As for the Coast Guard, locally, they are not prepared to fight fires on boats. I can't speak for their firefighting ability in other areas of the state or country. To the best of my knowledge, they do not board vessels and initiate interior fire attacks. If they have a properly equipped vessel, they may operate in a defensive/exterior mode. Currently, the only fire department in Palm Beach County that has a fire boat is Boca Raton. But realize that once a fire boat begins operations, it is generally a defensive operation, meaning that the boat will most likely suffer significant damage or be a total loss”.


14Freedom
Posted: Wednesday, September 15, 2010 4:38 PM
Joined: 16/04/2009
Posts: 155


Hey All,

The photo used looks like the 105' Baia, ex Ivana (as in Trump). If so, it's not the first time she caught fire. They were traveling the Intercoastal back in the 90's and there was an engine room fire. If I recall, she sued Baia, though I don't know the outcome.

ATB-
The Slacker

Henning
Posted: Friday, September 17, 2010 11:20 AM
Joined: 01/06/2008
Posts: 1053


I don't get this one. The boat should have had an engine room fire suppression system. Close the doors, shut down the ventilation, engage the dampers and turn on the gas be it CO2 or some other type. Leave the compartment sealed until everything has had enough time to cool so it doesn't reignite. Don't people run fire drills? Also, if they knew they had an exhaust leak, WTF were they doing running that engine?

Salvador
Posted: Friday, September 17, 2010 1:10 PM
Joined: 22/07/2009
Posts: 97


  THis week saw the supply vessels in exercising drills of the fire fighting hoses and cannons and it's impressive how far, strong and precise that water goes. I suppose that obviously it could send foam also, maybe not so far!

 


junior
Posted: Friday, September 17, 2010 4:24 PM
Joined: 14/01/2009
Posts: 1026


I never understood that fire either.

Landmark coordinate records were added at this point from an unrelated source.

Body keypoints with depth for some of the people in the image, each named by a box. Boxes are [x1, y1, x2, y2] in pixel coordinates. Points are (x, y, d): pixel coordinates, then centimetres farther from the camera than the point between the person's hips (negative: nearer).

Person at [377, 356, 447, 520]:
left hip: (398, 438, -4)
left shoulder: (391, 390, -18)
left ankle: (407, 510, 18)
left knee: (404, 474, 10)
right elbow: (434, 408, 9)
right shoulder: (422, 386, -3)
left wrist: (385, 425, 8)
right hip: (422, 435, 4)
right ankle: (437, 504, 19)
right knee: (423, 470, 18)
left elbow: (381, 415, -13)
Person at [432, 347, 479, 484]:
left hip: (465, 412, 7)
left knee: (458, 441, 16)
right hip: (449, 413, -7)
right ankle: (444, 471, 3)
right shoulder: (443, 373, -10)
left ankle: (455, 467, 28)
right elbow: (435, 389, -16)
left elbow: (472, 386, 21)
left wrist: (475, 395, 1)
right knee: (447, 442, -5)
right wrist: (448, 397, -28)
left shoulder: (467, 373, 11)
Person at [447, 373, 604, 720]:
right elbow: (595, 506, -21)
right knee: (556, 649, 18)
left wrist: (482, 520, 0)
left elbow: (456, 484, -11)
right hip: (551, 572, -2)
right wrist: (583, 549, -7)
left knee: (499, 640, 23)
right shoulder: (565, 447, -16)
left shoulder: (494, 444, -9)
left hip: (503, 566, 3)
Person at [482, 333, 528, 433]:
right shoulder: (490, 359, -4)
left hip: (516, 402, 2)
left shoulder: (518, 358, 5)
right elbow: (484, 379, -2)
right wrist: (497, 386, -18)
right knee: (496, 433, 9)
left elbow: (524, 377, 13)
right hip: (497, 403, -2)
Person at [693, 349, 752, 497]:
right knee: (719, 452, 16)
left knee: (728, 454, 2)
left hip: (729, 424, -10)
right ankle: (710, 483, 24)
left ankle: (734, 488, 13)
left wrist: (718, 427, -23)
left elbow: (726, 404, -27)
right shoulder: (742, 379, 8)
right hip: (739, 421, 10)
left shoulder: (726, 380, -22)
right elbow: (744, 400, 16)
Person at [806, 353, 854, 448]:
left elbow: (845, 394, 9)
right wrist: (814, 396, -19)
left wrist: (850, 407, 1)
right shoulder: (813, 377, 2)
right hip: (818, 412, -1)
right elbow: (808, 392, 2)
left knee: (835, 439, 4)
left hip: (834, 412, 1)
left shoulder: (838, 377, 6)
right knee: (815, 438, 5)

The yacht is alongside with fenders rigged to keep the awlgrip topsides protected ? In a full press, lets get a move on drill, it takes me 15 minutes to rig docklines, fenders and come alongside. They must have had considerable time to ponder the situation. Obvoiusly, with the engines running, they didnt choke off the engine room air supply...was it indeed an engine room fire ? Possible that the fire was a "behind the bulkhead" smoker and crew had limited access for fighting it .. also possible that the crew fired off all background fire suppression equipment , short of a hand held water pump, and decided to call it a day. What type of fire suppression equipment was fitted in the engine room ? Always with these articles there is no investigative interview with crew or captain. Also for any industrial firefighters out there..... What is the recommended fire suppression equipment for a densely packed, limited access , 2000 amp hour AGM battery bank ? http://www.rollsbattery.com/pdf/MSDS%20AGM%20BATTERY%20English.pdf Had a cell blow off last year and Ive been thinking of improving on the present CO2 system
JakeG
Posted: Friday, September 17, 2010 5:44 PM
Joined: 12/12/2008
Posts: 22


You’re dreaming Junior. There is no way the captain or crew is going to voluntarily talk to Dockwalk or anyone else for that matter and publicly admit what they did wrong. If they are not required to do it then they won’t do it because there is nothing in it for them but shame and humiliation. At least Dockwalk puts it out there for open discussion, which it looks like is a whole lot more than the fire department or insurance company did to learn anything. I would not hold my breath waiting for the captain to log on and tell us any details about what happened. My money says he is just keeping his head low and waiting for this to all magically go away which it eventually will. Always like getting a take on these things from guys like you and Henning though.
junior
Posted: Friday, September 17, 2010 7:34 PM
Joined: 14/01/2009
Posts: 1026


Its a shame , the only emergency scenario on a yacht which terrifies me is fire.